> Work request
The lines from the one containing "A descriptor without" through the last one in the data: please copy those exactly, and only those, without the pictures.
---------------
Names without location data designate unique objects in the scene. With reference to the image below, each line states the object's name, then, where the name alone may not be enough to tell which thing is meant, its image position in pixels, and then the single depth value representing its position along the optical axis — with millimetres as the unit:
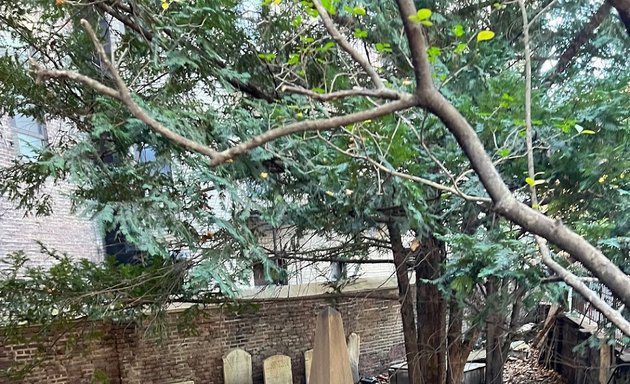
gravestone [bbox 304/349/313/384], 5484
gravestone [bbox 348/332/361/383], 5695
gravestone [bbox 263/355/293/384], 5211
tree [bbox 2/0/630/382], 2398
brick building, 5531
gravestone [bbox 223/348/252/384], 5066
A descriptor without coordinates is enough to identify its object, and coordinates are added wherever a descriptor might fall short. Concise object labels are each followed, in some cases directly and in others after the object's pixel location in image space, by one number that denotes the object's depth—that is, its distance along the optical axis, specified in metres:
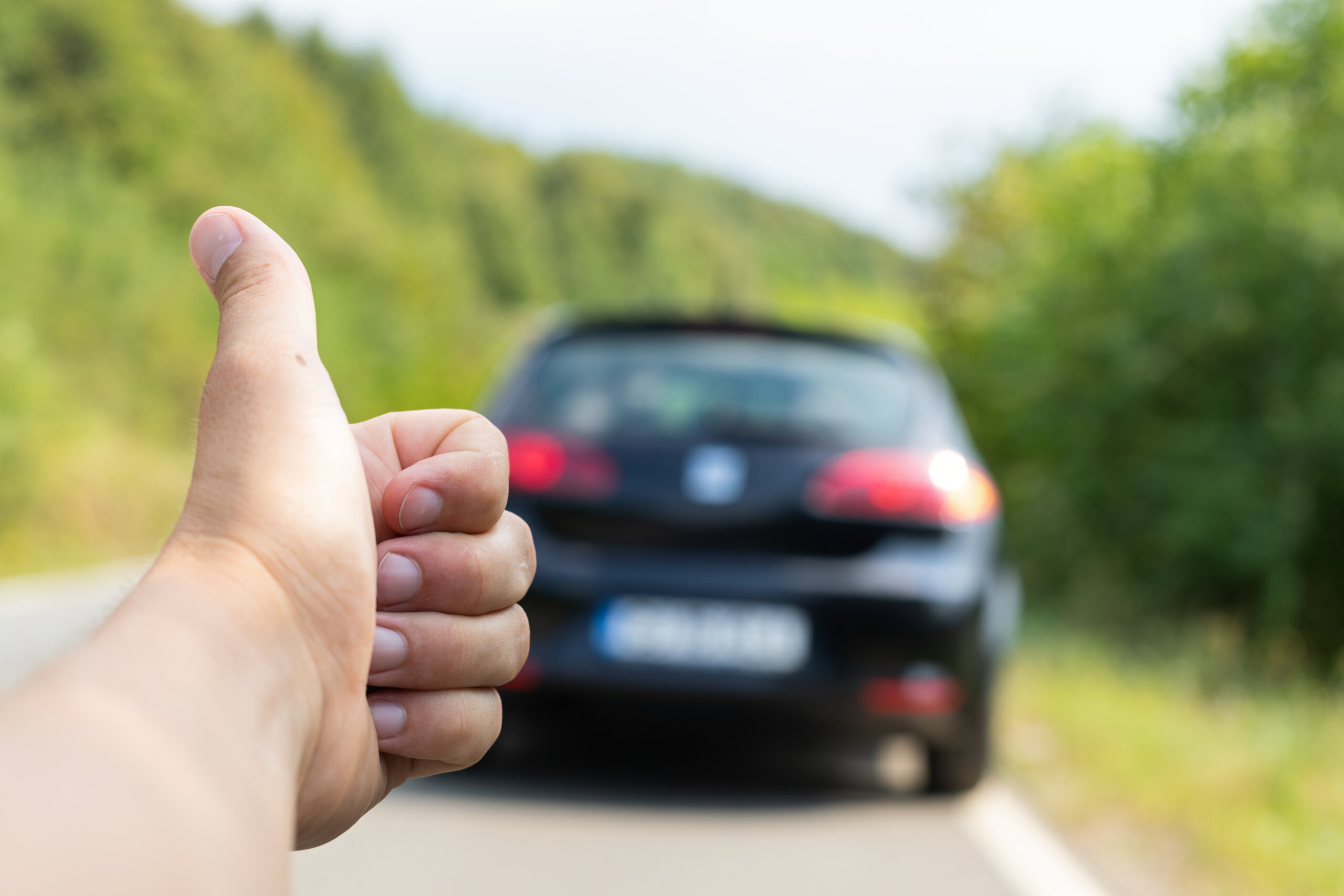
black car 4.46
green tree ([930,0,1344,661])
---------------
> Task output
A descriptor without coordinates is enough to identify its object, and coordinates are added wherever a descriptor might fall short. Concise object labels are each followed, in some cases directly and in others after the object's pixel location in image space, by one number that denotes the object's depth—that is, its distance along the optical axis, specified in metres:
black car 4.46
green tree ([930,0,1344,661])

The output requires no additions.